Riverdale is at its best when it gives its supporting characters a piece of the spotlight.
One of the best things about Riverdale is the huge cast of amazing characters that it boasts. From the teens, to the parents, to even the villains, there are so many compelling stories to tell in this small town with big mysteries. Not only is there a wealth of comic book material to draw from, but now that the show has established them as their own entities, there are boundless places to take the characters.'
However, if its massive cast of great characters is Riverdale‘s greatest strength, its greatest weakness is criminally under-utilizing them!
Usually, the show sticks very closely to four characters: Archie Andrews, Betty Cooper, Veronica Lodge, and Jughead Jones. These four always seem to be at the center of the drama in Riverdale, and their relationships with each other are, without a doubt, the most developed and showcased. Of course, this is to be expected, since they are the lead characters of both the Archie comics and the Riverdale TV show.
Other characters, like Cheryl Blossom, Kevin Keller, Toni Topaz, Josie McCoy, and the parents of Riverdale (except for Hiram Lodge, who we’ve definitely seen too much of), certainly have their pivotal moments on the show. Most of them have had huge character moments and even carried important plot lines. The difference, however, is that when these story lines are over, their characters tend to go away for a while. Sometimes we don’t see these characters for weeks!
While we love seeing everything that the core four get up to, we’ve seen just enough of the supporting characters to make us love them equally. Now, the problem is, we miss them when they’re hidden from the spotlight for a long time.
After Cheryl and Toni got together in season 2, it took almost half of season 3 for us to really see them together again. Kevin and Moose’s relationship has been building since Riverdale began, but barely progressed at all until recently. Josie and the Pussycats were essential in season 1, but now we rarely see Josie do more than sing in the background at La Bonne Nuit. The parents, who should be just as affected by the Gargoyle King as their children, seem to be taking a backseat.

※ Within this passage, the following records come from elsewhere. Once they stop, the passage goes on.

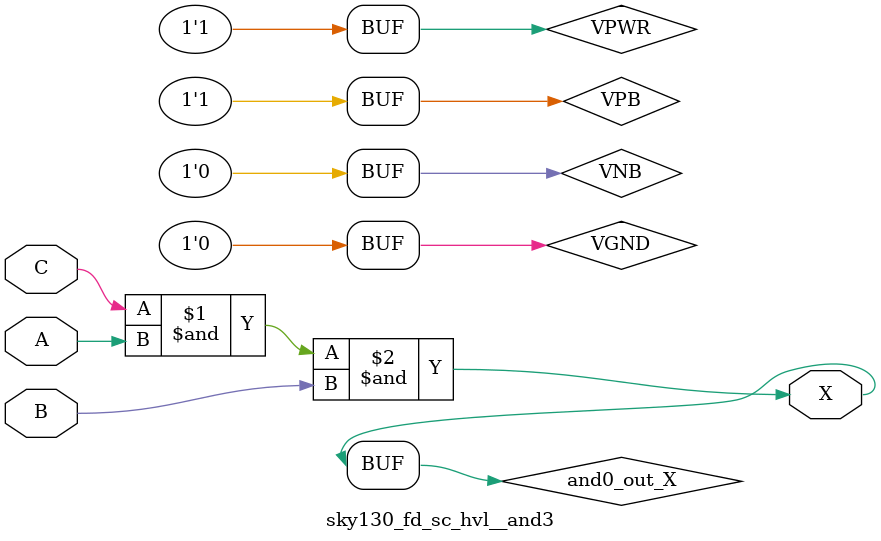
<source format=v>
/*
 * Copyright 2020 The SkyWater PDK Authors
 *
 * Licensed under the Apache License, Version 2.0 (the "License");
 * you may not use this file except in compliance with the License.
 * You may obtain a copy of the License at
 *
 *     https://www.apache.org/licenses/LICENSE-2.0
 *
 * Unless required by applicable law or agreed to in writing, software
 * distributed under the License is distributed on an "AS IS" BASIS,
 * WITHOUT WARRANTIES OR CONDITIONS OF ANY KIND, either express or implied.
 * See the License for the specific language governing permissions and
 * limitations under the License.
 *
 * SPDX-License-Identifier: Apache-2.0
*/


`ifndef SKY130_FD_SC_HVL__AND3_BEHAVIORAL_V
`define SKY130_FD_SC_HVL__AND3_BEHAVIORAL_V

/**
 * and3: 3-input AND.
 *
 * Verilog simulation functional model.
 */

`timescale 1ns / 1ps
`default_nettype none

`celldefine
module sky130_fd_sc_hvl__and3 (
    X,
    A,
    B,
    C
);

    // Module ports
    output X;
    input  A;
    input  B;
    input  C;

    // Module supplies
    supply1 VPWR;
    supply0 VGND;
    supply1 VPB ;
    supply0 VNB ;

    // Local signals
    wire and0_out_X;

    //  Name  Output      Other arguments
    and and0 (and0_out_X, C, A, B        );
    buf buf0 (X         , and0_out_X     );

endmodule
`endcelldefine

`default_nettype wire
`endif  // SKY130_FD_SC_HVL__AND3_BEHAVIORAL_V
</source>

When Riverdale season 3, episode 12, “Bizarrodale,” changed up the usual formula, the show proved that it doesn’t need to rely on its star characters to be great. Instead of focusing on the leads, the show instead shone the light on some characters that had been in the shadows for too long. Unsurprisingly, the result was one of the best episodes of the whole season!
After barely checking in with Kevin Keller all season, Kevin and Moose finally got the development that we’ve been dying for since season 1. In fact, they may have taken it a little too far…since they developed all the way into a break up…but their scenes together were incredible and their story was the highlight of the episode.'
Cheryl and Toni actually got to experience some turmoil in their relationship and they came out of it stronger as individual characters and as a couple. The parents had amazing scenes together and we even got to see a side of Tom and Sierra’s relationship that we didn’t know we needed. Josie finally took back center stage and we got a bonus scene with her and Sweet Pea that expanded his character in a great way.
It was a standout episode of Riverdale and it barely showcased the core four at all, which is really saying something for a TV show to be able to pull off. It’s rare that the supporting characters can carry the show on their own, but these characters are certainly capable of doing just that.
Bughead had all of 10 seconds of screen time, Archie was better than we’d seen him all season since he was in new territory with Josie, and honestly, the Veronica and Reggie scenes were probably the worst of the episode. Ironically, Reggie seems to be the supporting character with the most screen time but the least development!
It’s not that the supporting characters are better than Archie, Betty, Veronica and Jughead, but fans love them just as much and want their stories to be able to grow and flourish in the same ways, if only to take a step back from the thick of the drama for a while.
At this point, we’ve explored so much of the old characters and they’ve gotten themselves pretty deep in drama. They’re always at the core of the mystery, and their relationships with everyone around them are usually pretty tangled.
Letting the supporting characters take center stage is refreshing, and takes us back to the season 1 Riverdale vibe. We get to focus on simpler story lines and the beginnings of relationships and friendships. We get to look at new characters and see new perspectives on what’s happening in the town. It’s just a great change of pace that the show could use more of.
Now that Riverdale has proven that it can be very successful when it uses its supporting characters to their fullest potential, hopefully we don’t have to wait quite as long before we see the spotlight on these characters again. We want to see these characters have more agency in the story, and appear in way more episodes.
The show will only be richer for it.